## DATA
•••
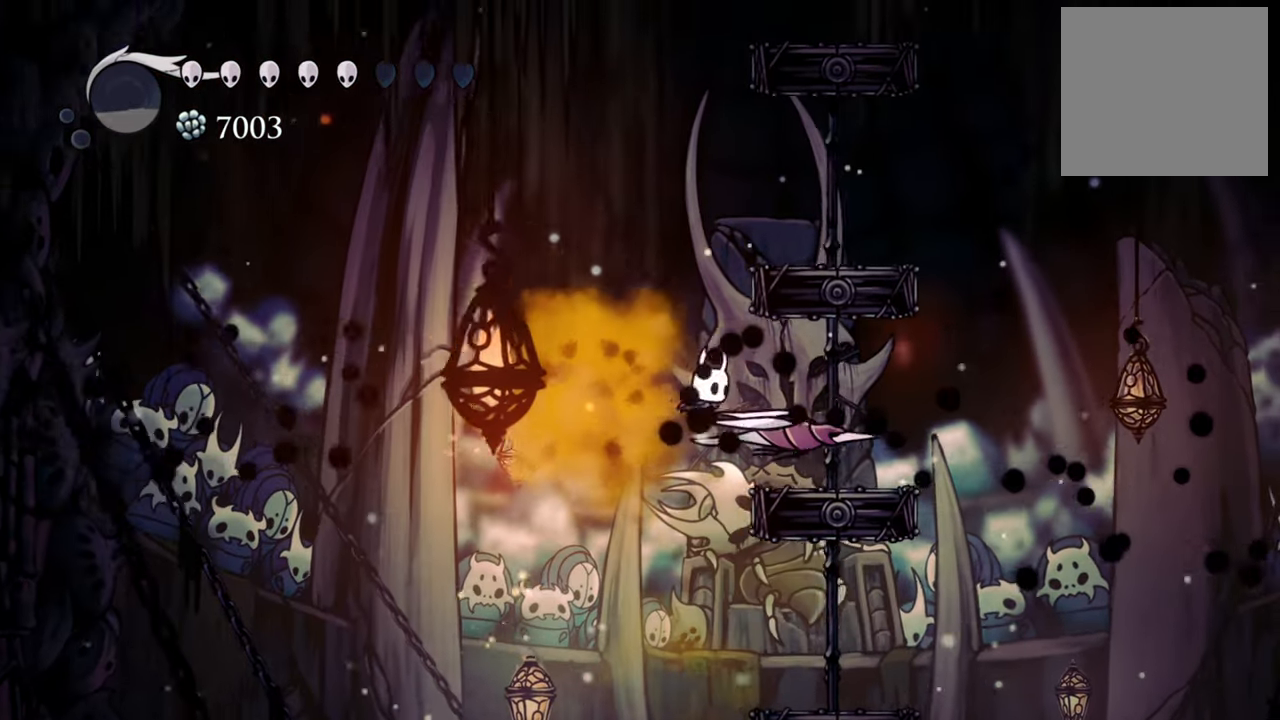
{"dt_ms": 500, "buttons": [], "events": [[80, "A", "up"], [180, "X", "down"], [300, "X", "up"], [360, "DPAD_DOWN", "up"], [460, "DPAD_RIGHT", "up"]]}
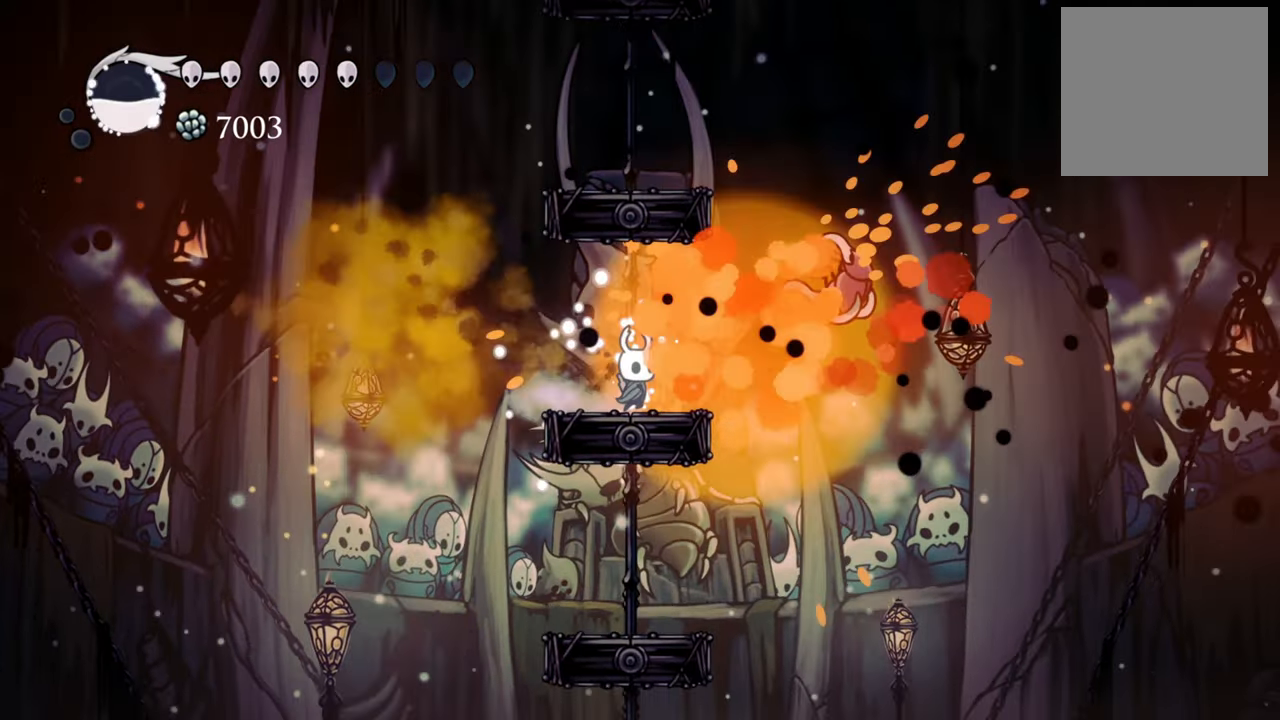
{"dt_ms": 500, "buttons": ["B"], "events": [[260, "B", "down"]]}
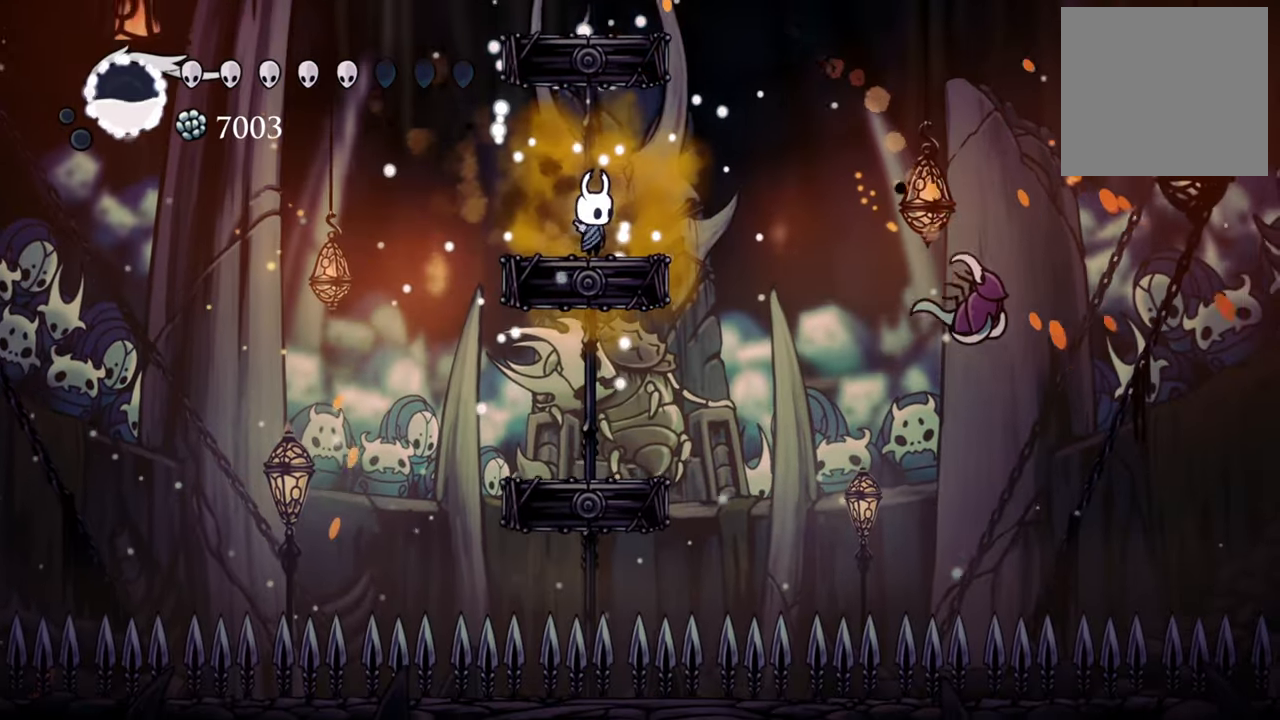
{"dt_ms": 500, "buttons": ["B"], "events": []}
•••
## WHAT IS EXPECTED
Using the data above, write out every line exactly, leaving the images behind.

## TASK RESPONSE
{"dt_ms": 500, "buttons": [], "events": [[80, "A", "up"], [180, "X", "down"], [300, "X", "up"], [360, "DPAD_DOWN", "up"], [460, "DPAD_RIGHT", "up"]]}
{"dt_ms": 500, "buttons": ["B"], "events": [[260, "B", "down"]]}
{"dt_ms": 500, "buttons": ["B"], "events": []}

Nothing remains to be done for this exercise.